**** Kutipan Dokumen ****

Berita Kampus

Duduk Perkara Kericuhan Pemira Unmul: Suara Dipangkas hingga Wakil Rektor Turun Tangan

Memahami duduk perkara atas peliknya Pemira Unmul 2021.

Sumber Gambar: Istimewa/Sketsa

SKETSA - Sudah pukul 11 malam, namun sidang terbatas membahas sengkarut pemilihan Presiden Badan Eksekutif Mahasiswa (BEM) Unmul belum juga usai Di sebuah ruangan di Unmul, sidang pada Rabu (8/12), itu berlangsung sengit. Para mahasiswa saling potong suara, mengemukakan pendapat mengenai Pemilihan Umum Raya (Pemira).

Kericuhan ini tidak bisa dilepaskan dari rangkaian kegiatan Pemira sebelumnya. Sketsa bersama kaltimkece.id mengumpulkan informasi merangkum duduk perkara peliknya perayaan demokrasi tahun ini di Unmul.

**** Data yang Diberikan ****

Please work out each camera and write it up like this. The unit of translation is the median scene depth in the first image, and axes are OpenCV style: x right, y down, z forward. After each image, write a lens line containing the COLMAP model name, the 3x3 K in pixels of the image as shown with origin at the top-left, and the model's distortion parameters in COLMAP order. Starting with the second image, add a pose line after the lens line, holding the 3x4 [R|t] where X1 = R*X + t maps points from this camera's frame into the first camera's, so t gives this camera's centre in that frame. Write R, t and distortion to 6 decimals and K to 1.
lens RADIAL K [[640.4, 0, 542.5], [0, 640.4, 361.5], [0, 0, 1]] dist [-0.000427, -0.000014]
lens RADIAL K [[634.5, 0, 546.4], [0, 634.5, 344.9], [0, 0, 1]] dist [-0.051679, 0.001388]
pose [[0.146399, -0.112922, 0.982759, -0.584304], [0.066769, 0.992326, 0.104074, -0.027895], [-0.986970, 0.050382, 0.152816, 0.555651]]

****
**** Data yang Diberikan ****

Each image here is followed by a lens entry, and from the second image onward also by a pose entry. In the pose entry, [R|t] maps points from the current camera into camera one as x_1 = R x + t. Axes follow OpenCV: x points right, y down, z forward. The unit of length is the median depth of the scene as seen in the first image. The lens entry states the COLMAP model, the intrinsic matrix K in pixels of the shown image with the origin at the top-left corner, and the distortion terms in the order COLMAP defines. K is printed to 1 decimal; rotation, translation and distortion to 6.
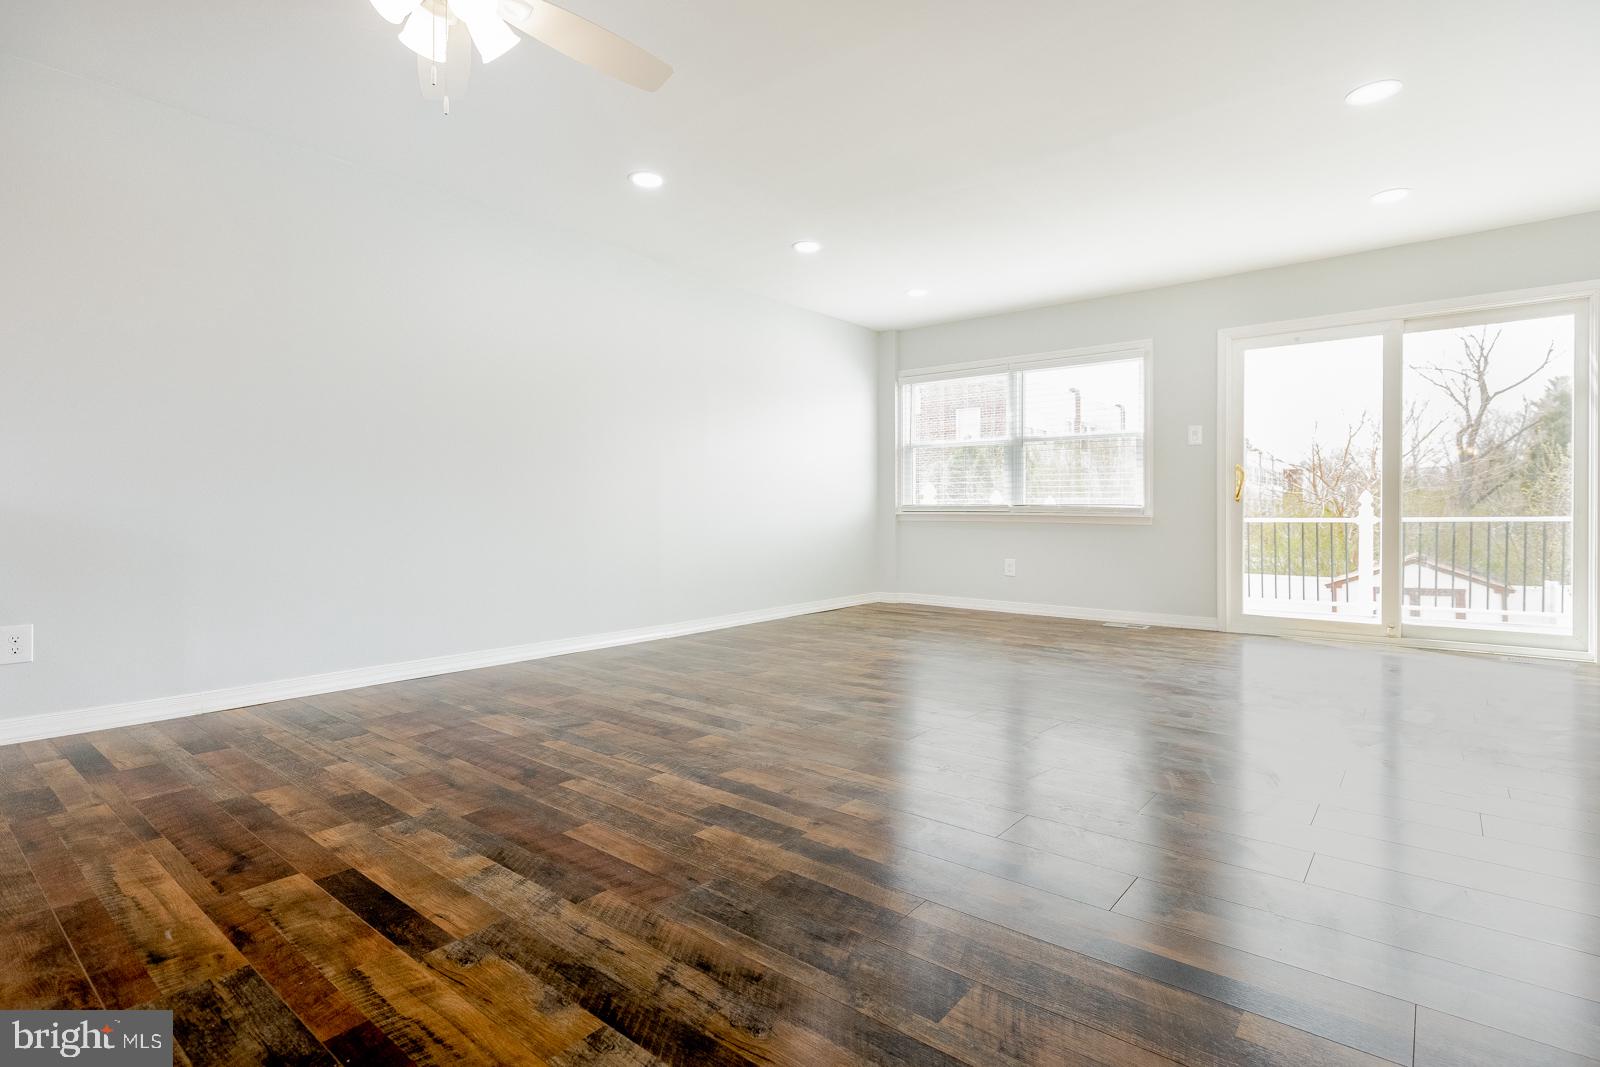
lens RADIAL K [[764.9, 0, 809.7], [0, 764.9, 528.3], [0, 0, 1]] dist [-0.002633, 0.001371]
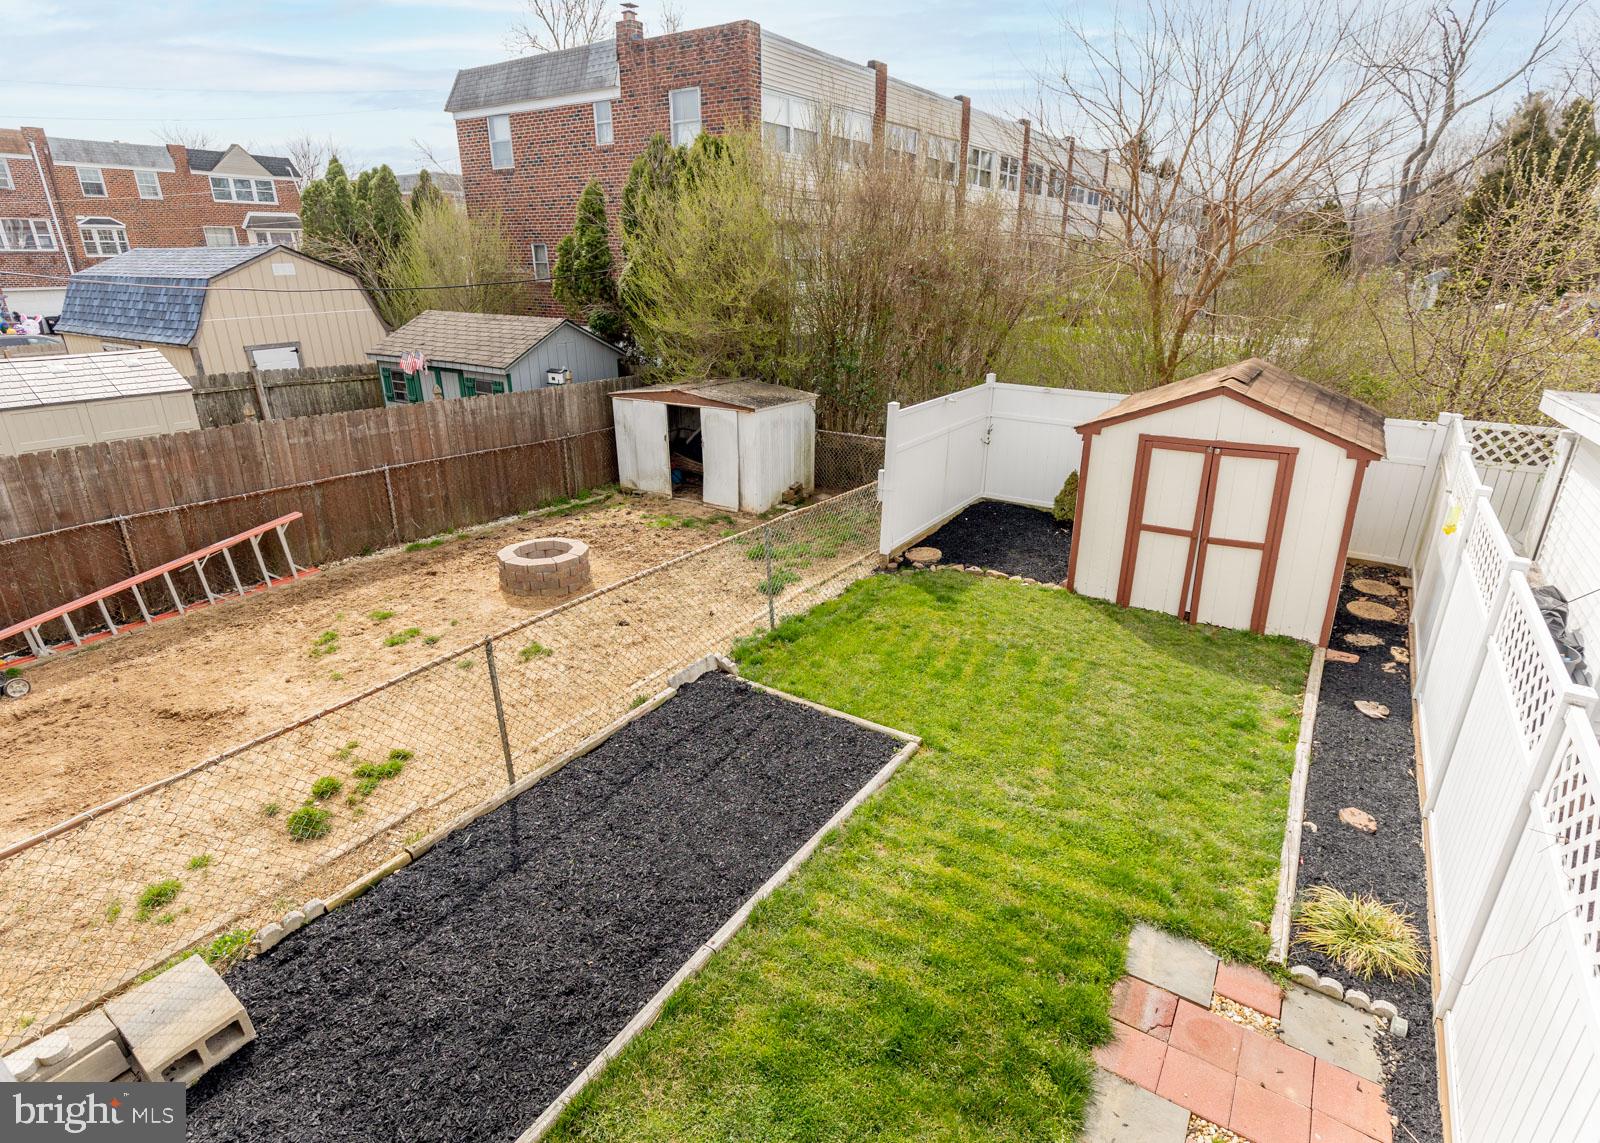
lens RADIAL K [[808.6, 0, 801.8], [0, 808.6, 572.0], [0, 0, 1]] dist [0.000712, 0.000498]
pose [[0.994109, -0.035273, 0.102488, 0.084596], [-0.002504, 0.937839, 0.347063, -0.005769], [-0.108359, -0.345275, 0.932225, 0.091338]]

****

• Rangkaian Tugas:
[1] Menurut berita tentang kericuhan Pemira Unmul, pada hari dan tanggal berapa sidang terbatas mengenai pemilihan Presiden BEM Unmul berlangsung?
[2] Tuliskan seluruh singkatan atau akronim yang terdapat dalam berita tentang kericuhan Pemira Unmul.
[3] Lanjutkan berita tentang kericuhan Pemira Unmul mulai dari bagian setelah kalimat terakhirnya.

• Kunci Jawaban:
[1] Pada Rabu (8/12).

[2] Unmul, BEM, Pemira

[3]
Bermula ketika Komisi Penyelenggara Pemilihan Raya (KPPR) Unmul mengadakan pemungutan suara pada (30/11). Pemilihan yang dilangsungkan selama sembilan jam terhitung mulai pukul 08.00 hingga 17.00 WITA itu dilakukan sistem e-voting. Terdapat dua pasangan calon (Paslon) yang bertanding. Selain Joji Kuswanto (FT) dan Andi Indra Kurniawan (FEB), ada pula Ikzan Nopardi (FISIP) dan Bagus Rekso (FKIP), yang mana Bagus menggantikan gugurnya Kholid (FKIP) setelah ditolaknya berkas pada awal Pemira berlangsung.

Setelah seluruh suara dihitung, Ikzan-Bagus dinyatakan sebagai pemenang dengan memperoleh 4.462 suara. Sementara Joji-Kuswanto mendapat 4.440 suara. Kedua pasangan hanya berselisih 22 suara. Dengan demikian, Ikzan dan Bagus ditetapkan sebagai Presiden dan Wakil Presiden BEM Keluarga Mahasiswa (KM) Unmul periode 2021/2022.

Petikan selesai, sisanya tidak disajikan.